# SELECTED EXCERPT:

§ §

The preference for captions or subtitles in scenarios where the user largely controls the ambient sound and also the volume of the media suggests that when captions are available in smart glasses or AI glasses, much of the public will probably choose them to be on most of the time, especially in situations where context is less clear. 

Connected AI glasses that can display visual content to the wearer and which can pass for ordinary, everyday glasses are ideal for providing subtitles to the world. Microphones in the glasses can listen, cameras can watch, and AI can interpret and provide its interpretation in written language visible to the wearer and to nobody else. It’s very powerful stuff.

Here are the many uses for captioning in smart glasses:

1. Hearing aids

While Apple is looking to transform AirPods into hearing aids for the hearing impaired, other companies are doing something better: providing captions for the hearing impaired.

East Coast companies Vuzix and Xander are now shipping captioning glasses for the hearing impaired. Based on Vuzix’s M400 smart glasses and Xander’s software, the product works by picking up speech through built-in microphones and then instantly transcribing and projecting the words onto the lenses. The system runs entirely on the glasses, so it doesn’t need a phone or internet connection. The glasses are available for audiologists and clinics to purchase and use with patients.

§ §

[Stored data entries]

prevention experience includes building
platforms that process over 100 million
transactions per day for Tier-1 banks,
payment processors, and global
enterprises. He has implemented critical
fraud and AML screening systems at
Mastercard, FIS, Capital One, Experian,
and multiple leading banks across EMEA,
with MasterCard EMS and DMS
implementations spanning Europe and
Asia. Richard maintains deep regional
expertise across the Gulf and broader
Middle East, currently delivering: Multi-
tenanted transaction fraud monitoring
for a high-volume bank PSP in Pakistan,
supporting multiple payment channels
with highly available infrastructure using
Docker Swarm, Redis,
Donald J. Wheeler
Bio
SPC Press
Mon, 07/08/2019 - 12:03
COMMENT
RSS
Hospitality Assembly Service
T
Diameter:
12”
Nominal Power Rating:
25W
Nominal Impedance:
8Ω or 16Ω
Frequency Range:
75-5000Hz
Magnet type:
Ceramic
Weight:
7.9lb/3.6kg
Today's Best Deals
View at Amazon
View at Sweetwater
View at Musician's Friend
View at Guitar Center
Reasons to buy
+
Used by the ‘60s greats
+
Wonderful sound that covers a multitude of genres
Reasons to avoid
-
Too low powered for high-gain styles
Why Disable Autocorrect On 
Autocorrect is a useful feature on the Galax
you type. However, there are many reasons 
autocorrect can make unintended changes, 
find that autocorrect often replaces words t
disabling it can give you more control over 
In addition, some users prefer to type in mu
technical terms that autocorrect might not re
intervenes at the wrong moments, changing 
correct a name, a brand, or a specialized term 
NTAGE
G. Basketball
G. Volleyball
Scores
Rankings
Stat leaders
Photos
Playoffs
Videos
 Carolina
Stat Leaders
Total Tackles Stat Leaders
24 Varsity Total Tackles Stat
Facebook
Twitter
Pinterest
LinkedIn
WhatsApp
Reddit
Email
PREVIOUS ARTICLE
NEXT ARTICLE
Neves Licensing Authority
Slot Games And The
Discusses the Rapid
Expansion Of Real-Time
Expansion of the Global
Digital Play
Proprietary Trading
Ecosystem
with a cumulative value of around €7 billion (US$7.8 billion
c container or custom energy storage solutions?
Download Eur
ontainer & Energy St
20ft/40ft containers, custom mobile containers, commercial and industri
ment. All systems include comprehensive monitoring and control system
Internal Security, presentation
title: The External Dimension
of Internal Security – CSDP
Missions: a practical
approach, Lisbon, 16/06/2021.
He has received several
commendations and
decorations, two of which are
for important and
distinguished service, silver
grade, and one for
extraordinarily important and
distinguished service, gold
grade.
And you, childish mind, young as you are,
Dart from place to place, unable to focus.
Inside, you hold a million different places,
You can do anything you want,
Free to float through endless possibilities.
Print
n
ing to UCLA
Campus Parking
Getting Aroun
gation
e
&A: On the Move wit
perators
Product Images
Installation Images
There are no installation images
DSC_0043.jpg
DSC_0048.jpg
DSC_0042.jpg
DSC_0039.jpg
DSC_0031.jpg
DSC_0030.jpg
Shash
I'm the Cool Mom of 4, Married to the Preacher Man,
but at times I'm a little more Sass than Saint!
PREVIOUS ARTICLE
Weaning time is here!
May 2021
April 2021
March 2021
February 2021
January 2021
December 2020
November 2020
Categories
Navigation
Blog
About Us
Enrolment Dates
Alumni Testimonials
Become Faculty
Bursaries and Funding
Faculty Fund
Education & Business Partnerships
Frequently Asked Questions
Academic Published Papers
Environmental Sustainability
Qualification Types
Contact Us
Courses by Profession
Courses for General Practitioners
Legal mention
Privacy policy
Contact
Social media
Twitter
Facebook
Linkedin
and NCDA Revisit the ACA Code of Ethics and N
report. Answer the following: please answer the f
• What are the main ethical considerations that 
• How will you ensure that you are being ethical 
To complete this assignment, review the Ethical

§ §

Transcribe the passage on captioning in smart glasses above, starting at "Here are the" and ending at "use with patients.".

# REPLY:
Here are the many uses for captioning in smart glasses:

1. Hearing aids

While Apple is looking to transform AirPods into hearing aids for the hearing impaired, other companies are doing something better: providing captions for the hearing impaired.

East Coast companies Vuzix and Xander are now shipping captioning glasses for the hearing impaired. Based on Vuzix’s M400 smart glasses and Xander’s software, the product works by picking up speech through built-in microphones and then instantly transcribing and projecting the words onto the lenses. The system runs entirely on the glasses, so it doesn’t need a phone or internet connection. The glasses are available for audiologists and clinics to purchase and use with patients.